この問題に中学3年生になって4月に取り組んだとすると、先生たちはそれまでにその内容を意識しますので、教科書に載っている課題解決型の問題を飛ばせなくなります。ですから、全国学力・学習状況調査がPISA型読解力を問うB問題中心になったことには効果があったのではないかと思います。

科学的リテラシーはもっと伸びる余地がある

科学的リテラシーに関しては、OECD加盟国の中では日本の順位は1位ですが、直近の2022年4月に実施された全国学力・学習状況調査の理科は、非常に正答率が低かったのです。全国学力・学習状況調査では、理科は3年に1回行われます。2022年度の結果を見ますと、平均正答率は49.7%でした。中には正答率が 20%を切る問題もありました。

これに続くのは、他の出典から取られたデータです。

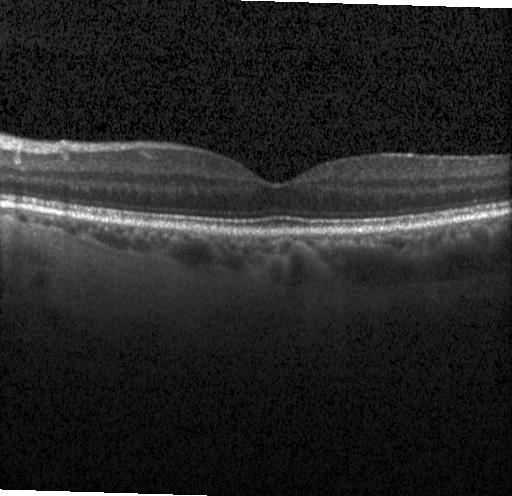
OCT scan showing no choroidal neovascularization, no diabetic macular edema, and no drusen.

なぜ正答率が低いのかというと、複数のグラフを比べたり、実験方法を間違えた理由を考えさせて正しく直させたりするなど、PISA型の科学的リテラシーに近い、高度な問題解決型の問題、あるいは複数の資料を読解しながら解決する問題を出しているからです。現場の校長先生と理科の先生に話を聴いてみたところ、「授業の中で全国学力・学習状況調査の問題を、あまり取り上げない」と言っておられましたので、対策を行うことで国内ではもう少し伸びる余地があるのではないかと思います。

「全国学力・学習状況調査の対策をするのは、よくないことだ」と悪いイメージをもっている方が多いのかもしれませんが、必ずしもそうではありません。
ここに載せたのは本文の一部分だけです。